High-efficiency small-molecule controlled base editing for in vivo cancer functional genomics

Cancer functional genomics using CRISPR-base editors (BEs) to alter targeted DNA bases within genes of interest holds great promise for molecular characterization and new target discovery. However, traditional BEs, utilizing intact DNA deaminases as mutators, often suffer from limitations given limited control and nonspecific toxicities. These challenges can dampen variant phenotype strength and pose significant barriers to in vivo screening. Here, we developed a small molecule-controllable platform using split-engineered BEs (seBEs) that enables identification of critical residues in cancer targets for in vivo functional genomics screens.
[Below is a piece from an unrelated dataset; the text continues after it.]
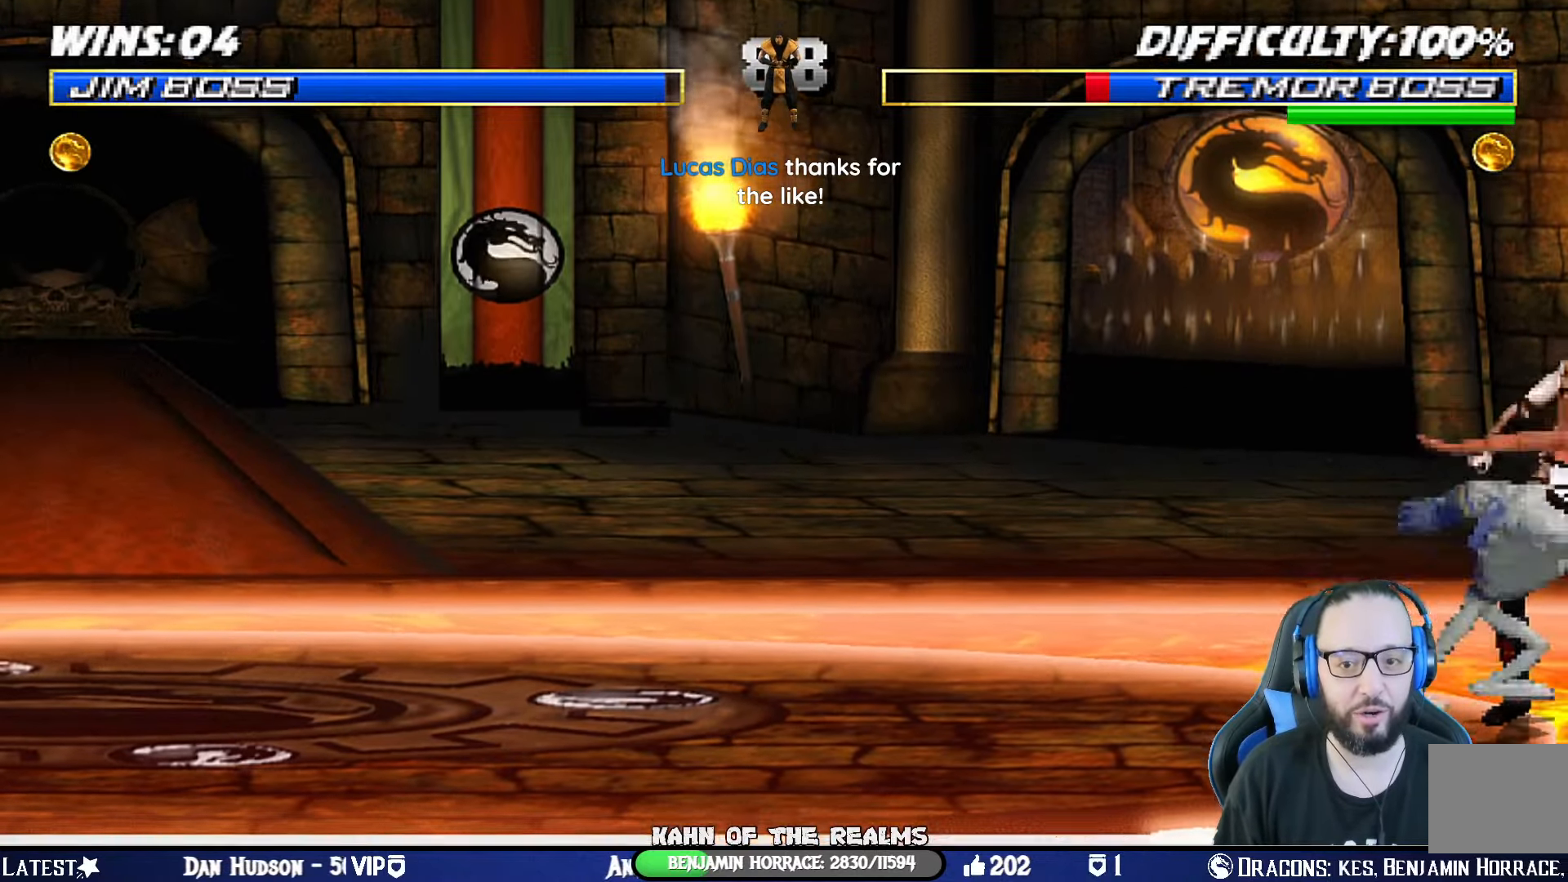
{"buttons": ["L1", "DPAD_DOWN", "DPAD_RIGHT"], "left_stick": "center", "right_stick": "center", "events": [[16, "CROSS", "up"], [66, "CROSS", "down"], [66, "SQUARE", "down"], [150, "SQUARE", "up"], [167, "CROSS", "up"], [217, "CROSS", "down"], [217, "SQUARE", "down"], [267, "DPAD_RIGHT", "down"], [300, "SQUARE", "up"], [317, "CROSS", "up"], [383, "CROSS", "down"], [383, "SQUARE", "down"], [450, "CROSS", "up"], [450, "SQUARE", "up"]]}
By placing deaminase activity under small molecule control, seBE significantly reduced cellular toxicity, and newly enabled robust and controllable functional genomics screens. High-density seBE genetic screens using ~11,000 sgRNAs in vitro and ~ 3700 sgRNAs in vivo, reveal known and previously unknown loss-of-function and dominant negative mutations in cancer therapeutic targets. A deeper tiling seBE screen against ADAR1, a key mediator in cancer immunotherapy, reveals critical residues within functional domains that show no phenotype in vitro, but distinctively elicit non-cell-autonomous cancer dependencies in vivo. Overall, our seBE platform offers a generalizable, controllable, and highly efficient method to systematically identify key residues in cancer functional genomics. Overall design: To further assess possible mechanisms for BE-related toxicity related to effects on gene expression, RNA-seq analysis was performed on cells lentivirally transduced with either nCas9, intact BE with catalytic mutation of the DNA deaminase, intact BE with or without Rap, or seBE with or without Rap.